Nach ihrer Ansiedlung spielt die Familie in dieser Region über mehrere Jahrhunderte eine führende Rolle, unter anderem lange Jahre als Herrscherhaus über die Grafschaften Görz und Udine, und sie führt Kämpfe gegen die Republik Venedig, in deren Geschichte der Familienname häufiger vorkommt. Der Familie gehören große Besitzungen, deren Ausmaße dadurch erkennbar werden, dass noch heute in der Gegend von Görz, durch die ganze Halbinsel Istrien bis Abbazia, Fiume, viele Grabdenkmäler und Burgruinen mit dem Familienwappen zu finden sind. Im Dom von Cormons, einem kleinen, westlich von Görz gelegenen Städtchen, dessen Name inzwischen Teil des Familiennamens ist, sind in einer Gruft etliche Vorfahren beigesetzt.

Familienwappen derer von Nayhauß, verliehen durch Ferdinand II., Kaiser des Heiligen Römischen Reiches und österreichischer Erzherzog, 1624

© Privatarchiv des Autors

Angehörige der Familie zeichnen sich in verschiedenen Kämpfen der damaligen Zeit aus, so dass sie zunächst Barone und 1474 schließlich Grafen von Cormons werden. Seitdem führen sie den Namen Graf von Neuhaus-Cormons. Eine spärliche Ruine der von ihnen in Cormons errichteten Burg zeugt noch heute von der einstigen Machtstellung. Zwei Vorfahren halfen bei der Verteidigung Wiens durch Graf Ernst Rüdiger von Starhemberg. Sie dienten gleichsam als Generalstabschefs des tapferen Wiener Stadtkommandanten während der zweiten Türkenbelagerung im 17. Jahrhundert.

Wegen zahlreicher Verdienste wurde den Herren von Neuhaus von Kaiser Ferdinand II., erwählter Römischer Kaiser und Erzherzog zu Österreich, bereits 1624 auf einer schweinsledernen Urkunde eine Aufbesserung ihres Familienwappens verbrieft. Markanteste Symbole: ein gepanzerter Arm mit erhobenem Schwert, ein Wolf in Mönchskutte und zwei schräge, schwarz-rot geschachtete Balken. 1696 werden sie in den erblichen Reichsgrafenstand erhoben und dürfen als besondere Auszeichnung künftig das Prädikat »Erlaucht« tragen.
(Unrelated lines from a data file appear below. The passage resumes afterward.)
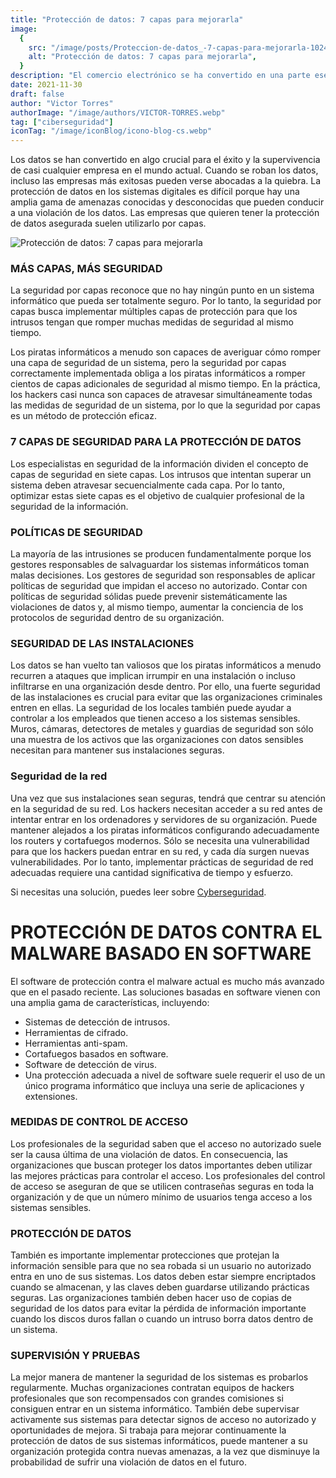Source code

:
 ```yaml
---
title: "Protección de datos: 7 capas para mejorarla"
image:
  {
    src: "/image/posts/Proteccion-de-datos_-7-capas-para-mejorarla-1024x576.webp",
    alt: "Protección de datos: 7 capas para mejorarla",
  }
description: "El comercio electrónico se ha convertido en una parte esencial de la vida cotidiana, y optimizar la experiencia del cliente en tu tienda en línea es crucial para el éxito. En un mercado que mueve miles de millones de dólares y con un número creciente de consumidores, la importancia de brindar un excelente Customer Experience no puede ser subestimada. Este artículo se enfoca en ofrecer valiosas estrategias para mejorar la Experiencia del Cliente en tu ecommerce, destacando su importancia y proporcionando consejos prácticos para diferenciarte de la competencia."
date: 2021-11-30
draft: false
author: "Victor Torres"
authorImage: "/image/authors/VICTOR-TORRES.webp"
tag: ["ciberseguridad"]
iconTag: "/image/iconBlog/icono-blog-cs.webp"
---
```

Los datos se han convertido en algo crucial para el éxito y la supervivencia de casi cualquier empresa en el mundo actual. Cuando se roban los datos, incluso las empresas más exitosas pueden verse abocadas a la quiebra. La protección de datos en los sistemas digitales es difícil porque hay una amplia gama de amenazas conocidas y desconocidas que pueden conducir a una violación de los datos. Las empresas que quieren tener la protección de datos asegurada suelen utilizarlo por capas.

![Protección de datos: 7 capas para mejorarla](/image/posts/Proteccion-de-datos_-7-capas-para-mejorarla-1024x576.webp)

### MÁS CAPAS, MÁS SEGURIDAD
La seguridad por capas reconoce que no hay ningún punto en un sistema informático que pueda ser totalmente seguro. Por lo tanto, la seguridad por capas busca implementar múltiples capas de protección para que los intrusos tengan que romper muchas medidas de seguridad al mismo tiempo.

Los piratas informáticos a menudo son capaces de averiguar cómo romper una capa de seguridad de un sistema, pero la seguridad por capas correctamente implementada obliga a los piratas informáticos a romper cientos de capas adicionales de seguridad al mismo tiempo. En la práctica, los hackers casi nunca son capaces de atravesar simultáneamente todas las medidas de seguridad de un sistema, por lo que la seguridad por capas es un método de protección eficaz.

### 7 CAPAS DE SEGURIDAD PARA LA PROTECCIÓN DE DATOS
Los especialistas en seguridad de la información dividen el concepto de capas de seguridad en siete capas. Los intrusos que intentan superar un sistema deben atravesar secuencialmente cada capa. Por lo tanto, optimizar estas siete capas es el objetivo de cualquier profesional de la seguridad de la información.

### POLÍTICAS DE SEGURIDAD
La mayoría de las intrusiones se producen fundamentalmente porque los gestores responsables de salvaguardar los sistemas informáticos toman malas decisiones. Los gestores de seguridad son responsables de aplicar políticas de seguridad que impidan el acceso no autorizado. Contar con políticas de seguridad sólidas puede prevenir sistemáticamente las violaciones de datos y, al mismo tiempo, aumentar la conciencia de los protocolos de seguridad dentro de su organización.

### SEGURIDAD DE LAS INSTALACIONES
Los datos se han vuelto tan valiosos que los piratas informáticos a menudo recurren a ataques que implican irrumpir en una instalación o incluso infiltrarse en una organización desde dentro. Por ello, una fuerte seguridad de las instalaciones es crucial para evitar que las organizaciones criminales entren en ellas. La seguridad de los locales también puede ayudar a controlar a los empleados que tienen acceso a los sistemas sensibles. Muros, cámaras, detectores de metales y guardias de seguridad son sólo una muestra de los activos que las organizaciones con datos sensibles necesitan para mantener sus instalaciones seguras.

### Seguridad de la red
Una vez que sus instalaciones sean seguras, tendrá que centrar su atención en la seguridad de su red. Los hackers necesitan acceder a su red antes de intentar entrar en los ordenadores y servidores de su organización. Puede mantener alejados a los piratas informáticos configurando adecuadamente los routers y cortafuegos modernos. Sólo se necesita una vulnerabilidad para que los hackers puedan entrar en su red, y cada día surgen nuevas vulnerabilidades. Por lo tanto, implementar prácticas de seguridad de red adecuadas requiere una cantidad significativa de tiempo y esfuerzo.

Si necesitas una solución, puedes leer sobre [Cyberseguridad](/ciberseguridad).

# PROTECCIÓN DE DATOS CONTRA EL MALWARE BASADO EN SOFTWARE
El software de protección contra el malware actual es mucho más avanzado que en el pasado reciente. Las soluciones basadas en software vienen con una amplia gama de características, incluyendo:

- Sistemas de detección de intrusos.
- Herramientas de cifrado.
- Herramientas anti-spam.
- Cortafuegos basados en software.
- Software de detección de virus.
- Una protección adecuada a nivel de software suele requerir el uso de un único programa informático que incluya una serie de aplicaciones y extensiones.
### MEDIDAS DE CONTROL DE ACCESO
Los profesionales de la seguridad saben que el acceso no autorizado suele ser la causa última de una violación de datos. En consecuencia, las organizaciones que buscan proteger los datos importantes deben utilizar las mejores prácticas para controlar el acceso. Los profesionales del control de acceso se aseguran de que se utilicen contraseñas seguras en toda la organización y de que un número mínimo de usuarios tenga acceso a los sistemas sensibles.

### PROTECCIÓN DE DATOS
También es importante implementar protecciones que protejan la información sensible para que no sea robada si un usuario no autorizado entra en uno de sus sistemas. Los datos deben estar siempre encriptados cuando se almacenan, y las claves deben guardarse utilizando prácticas seguras. Las organizaciones también deben hacer uso de copias de seguridad de los datos para evitar la pérdida de información importante cuando los discos duros fallan o cuando un intruso borra datos dentro de un sistema.

### SUPERVISIÓN Y PRUEBAS
La mejor manera de mantener la seguridad de los sistemas es probarlos regularmente. Muchas organizaciones contratan equipos de hackers profesionales que son recompensados con grandes comisiones si consiguen entrar en un sistema informático. También debe supervisar activamente sus sistemas para detectar signos de acceso no autorizado y oportunidades de mejora. Si trabaja para mejorar continuamente la protección de datos de sus sistemas informáticos, puede mantener a su organización protegida contra nuevas amenazas, a la vez que disminuye la probabilidad de sufrir una violación de datos en el futuro.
Inzwischen hat die Familie großen Besitz in Oberschlesien und in der Grafschaft Glatz erworben und erhält, als Schlesien unter Friedrich dem Großen Preußen zugeschlagen wird, die preußische Staatsangehörigkeit. Einer der ersten schlesischen Edelleute, den Friedrich II. nach der Annexion dieser Provinz an seinen Hof beruft, ist der Ururgroßvater Stanis, der bald ein besonderer Vertrauter des Königs wird. Zu seiner Vermählung mit einer Hofdame der Königin, der Baronesse Welling, schenkt ihm der König sechs lebensgroße Porträts, die ihn, die Königin, seinen Bruder Prinz Heinrich, seine Schwestern, die Marktgräfinnen von Schwedt und von Anspach-Bayreuth sowie seinen Vater darstellen.
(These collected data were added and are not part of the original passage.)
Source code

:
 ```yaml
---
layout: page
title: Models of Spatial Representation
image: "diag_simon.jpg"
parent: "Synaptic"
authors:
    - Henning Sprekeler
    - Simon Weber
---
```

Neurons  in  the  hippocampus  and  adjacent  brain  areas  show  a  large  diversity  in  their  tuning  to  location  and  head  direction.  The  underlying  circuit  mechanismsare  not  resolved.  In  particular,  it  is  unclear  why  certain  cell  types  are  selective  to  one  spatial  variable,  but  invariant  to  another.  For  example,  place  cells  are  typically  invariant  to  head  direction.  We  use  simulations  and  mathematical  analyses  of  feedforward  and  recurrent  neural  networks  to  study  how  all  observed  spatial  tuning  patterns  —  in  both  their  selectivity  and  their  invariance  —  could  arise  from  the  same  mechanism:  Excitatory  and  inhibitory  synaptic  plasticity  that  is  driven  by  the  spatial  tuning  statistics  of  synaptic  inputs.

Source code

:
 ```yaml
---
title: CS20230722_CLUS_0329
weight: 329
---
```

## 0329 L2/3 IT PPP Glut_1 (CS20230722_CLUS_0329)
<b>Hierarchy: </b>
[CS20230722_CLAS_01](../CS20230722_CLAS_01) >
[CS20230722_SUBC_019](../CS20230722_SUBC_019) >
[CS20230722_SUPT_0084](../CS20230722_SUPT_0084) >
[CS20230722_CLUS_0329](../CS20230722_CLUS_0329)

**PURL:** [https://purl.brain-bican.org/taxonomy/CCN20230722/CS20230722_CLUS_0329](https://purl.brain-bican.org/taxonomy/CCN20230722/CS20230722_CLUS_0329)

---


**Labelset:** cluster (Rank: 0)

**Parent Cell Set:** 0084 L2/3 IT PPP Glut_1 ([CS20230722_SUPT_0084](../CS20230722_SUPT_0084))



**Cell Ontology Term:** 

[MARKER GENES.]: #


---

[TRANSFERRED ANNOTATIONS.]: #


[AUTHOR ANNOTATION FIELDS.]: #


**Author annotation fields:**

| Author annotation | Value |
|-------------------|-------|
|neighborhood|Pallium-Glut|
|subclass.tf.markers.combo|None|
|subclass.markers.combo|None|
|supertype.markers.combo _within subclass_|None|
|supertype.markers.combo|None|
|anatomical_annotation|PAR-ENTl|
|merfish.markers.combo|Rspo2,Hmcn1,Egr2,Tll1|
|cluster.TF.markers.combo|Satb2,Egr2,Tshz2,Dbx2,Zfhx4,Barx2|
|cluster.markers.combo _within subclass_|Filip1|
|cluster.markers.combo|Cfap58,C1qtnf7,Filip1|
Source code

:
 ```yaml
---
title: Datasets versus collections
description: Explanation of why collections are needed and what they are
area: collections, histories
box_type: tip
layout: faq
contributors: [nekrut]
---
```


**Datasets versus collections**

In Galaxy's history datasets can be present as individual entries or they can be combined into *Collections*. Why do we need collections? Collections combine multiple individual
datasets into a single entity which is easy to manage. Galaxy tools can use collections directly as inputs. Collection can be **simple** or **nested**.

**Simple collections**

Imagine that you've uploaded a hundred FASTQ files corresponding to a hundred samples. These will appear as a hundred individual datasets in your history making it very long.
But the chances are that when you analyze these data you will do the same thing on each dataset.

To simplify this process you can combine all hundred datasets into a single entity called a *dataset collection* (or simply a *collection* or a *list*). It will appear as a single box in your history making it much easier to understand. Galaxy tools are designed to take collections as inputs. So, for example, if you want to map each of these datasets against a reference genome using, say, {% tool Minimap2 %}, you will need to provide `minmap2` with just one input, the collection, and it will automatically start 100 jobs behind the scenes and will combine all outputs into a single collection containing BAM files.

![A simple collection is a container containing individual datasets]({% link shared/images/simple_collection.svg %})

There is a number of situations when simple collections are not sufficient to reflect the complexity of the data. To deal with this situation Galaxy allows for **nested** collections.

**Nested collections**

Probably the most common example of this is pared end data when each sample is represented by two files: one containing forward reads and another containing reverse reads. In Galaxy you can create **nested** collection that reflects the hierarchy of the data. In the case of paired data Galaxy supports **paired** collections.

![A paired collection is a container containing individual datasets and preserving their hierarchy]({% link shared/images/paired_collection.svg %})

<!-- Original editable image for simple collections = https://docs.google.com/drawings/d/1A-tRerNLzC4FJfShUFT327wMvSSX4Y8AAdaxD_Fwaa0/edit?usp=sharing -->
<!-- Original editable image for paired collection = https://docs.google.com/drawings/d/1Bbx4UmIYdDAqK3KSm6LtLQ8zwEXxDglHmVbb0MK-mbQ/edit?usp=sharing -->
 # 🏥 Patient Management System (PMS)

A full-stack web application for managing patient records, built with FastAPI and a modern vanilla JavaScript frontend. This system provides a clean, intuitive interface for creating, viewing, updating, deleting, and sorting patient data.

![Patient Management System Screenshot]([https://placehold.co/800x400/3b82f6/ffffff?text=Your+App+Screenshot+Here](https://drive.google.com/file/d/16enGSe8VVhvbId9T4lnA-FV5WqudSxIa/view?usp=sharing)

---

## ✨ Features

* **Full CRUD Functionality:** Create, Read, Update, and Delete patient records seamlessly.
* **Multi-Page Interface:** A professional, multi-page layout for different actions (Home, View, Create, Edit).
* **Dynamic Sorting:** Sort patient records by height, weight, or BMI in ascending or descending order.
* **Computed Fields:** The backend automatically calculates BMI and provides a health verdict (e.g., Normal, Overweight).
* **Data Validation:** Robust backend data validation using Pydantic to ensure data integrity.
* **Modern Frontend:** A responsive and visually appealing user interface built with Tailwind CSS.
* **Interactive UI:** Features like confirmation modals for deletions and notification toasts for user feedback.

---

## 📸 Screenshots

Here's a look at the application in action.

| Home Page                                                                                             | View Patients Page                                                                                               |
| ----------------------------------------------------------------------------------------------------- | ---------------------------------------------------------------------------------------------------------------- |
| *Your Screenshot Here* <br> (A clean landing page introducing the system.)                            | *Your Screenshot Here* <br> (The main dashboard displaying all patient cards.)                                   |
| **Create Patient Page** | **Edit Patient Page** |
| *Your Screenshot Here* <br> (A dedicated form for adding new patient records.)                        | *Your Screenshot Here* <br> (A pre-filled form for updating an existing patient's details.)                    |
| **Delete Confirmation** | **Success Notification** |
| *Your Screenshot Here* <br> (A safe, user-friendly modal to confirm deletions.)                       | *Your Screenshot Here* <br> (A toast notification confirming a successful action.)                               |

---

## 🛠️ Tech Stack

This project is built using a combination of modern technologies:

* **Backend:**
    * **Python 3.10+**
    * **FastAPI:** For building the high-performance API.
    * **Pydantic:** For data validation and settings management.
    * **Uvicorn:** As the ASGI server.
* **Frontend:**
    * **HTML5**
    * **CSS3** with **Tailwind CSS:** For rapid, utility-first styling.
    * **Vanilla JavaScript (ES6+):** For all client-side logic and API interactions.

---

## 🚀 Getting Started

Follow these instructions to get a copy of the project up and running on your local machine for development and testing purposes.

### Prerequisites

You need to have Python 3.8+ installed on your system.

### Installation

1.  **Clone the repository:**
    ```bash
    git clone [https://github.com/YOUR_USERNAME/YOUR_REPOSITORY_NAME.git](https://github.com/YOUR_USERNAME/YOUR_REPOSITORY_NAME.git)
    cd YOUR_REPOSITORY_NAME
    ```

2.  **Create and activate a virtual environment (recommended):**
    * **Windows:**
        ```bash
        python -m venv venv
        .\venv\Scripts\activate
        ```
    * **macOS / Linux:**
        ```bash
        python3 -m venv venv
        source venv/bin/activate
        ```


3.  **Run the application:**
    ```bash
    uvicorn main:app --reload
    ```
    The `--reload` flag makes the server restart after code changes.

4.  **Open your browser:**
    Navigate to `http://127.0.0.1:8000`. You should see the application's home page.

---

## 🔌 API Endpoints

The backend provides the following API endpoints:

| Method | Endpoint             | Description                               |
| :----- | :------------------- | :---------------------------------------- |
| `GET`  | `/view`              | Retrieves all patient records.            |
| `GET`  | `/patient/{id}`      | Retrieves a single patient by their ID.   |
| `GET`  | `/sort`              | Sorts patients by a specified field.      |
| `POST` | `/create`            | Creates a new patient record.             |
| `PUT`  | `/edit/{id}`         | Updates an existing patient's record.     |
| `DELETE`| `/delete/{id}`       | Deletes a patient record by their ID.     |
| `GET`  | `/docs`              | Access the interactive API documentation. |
Stanis Großvater wiederum nimmt von 1813 bis 1815 an den Befreiungskriegen als Adjutant des Grafen Gneisenau, Generalstabschef des Feldmarschalls Fürst Blücher, teil – und verliert in der Völkerschlacht von Leipzig ein Auge. Später ist er Kammerherr des Königs und Generallandschaftsrepräsentant von Oberschlesien. Er stirbt in Breslau, als dort in den sechziger Jahren des 19. Jahrhunderts die Cholera wütet.

Stanis Vater Julius schließlich gehört während seiner Dienstzeit als Offizier dem 2. Leib-Husaren Regiment »Königin Victoria von Preußen« an, jenem ruhmreichen Elite-Regiment der Armee, das als »Totenkopf-Husaren« zu den volkstümlichsten Truppenteilen zählt.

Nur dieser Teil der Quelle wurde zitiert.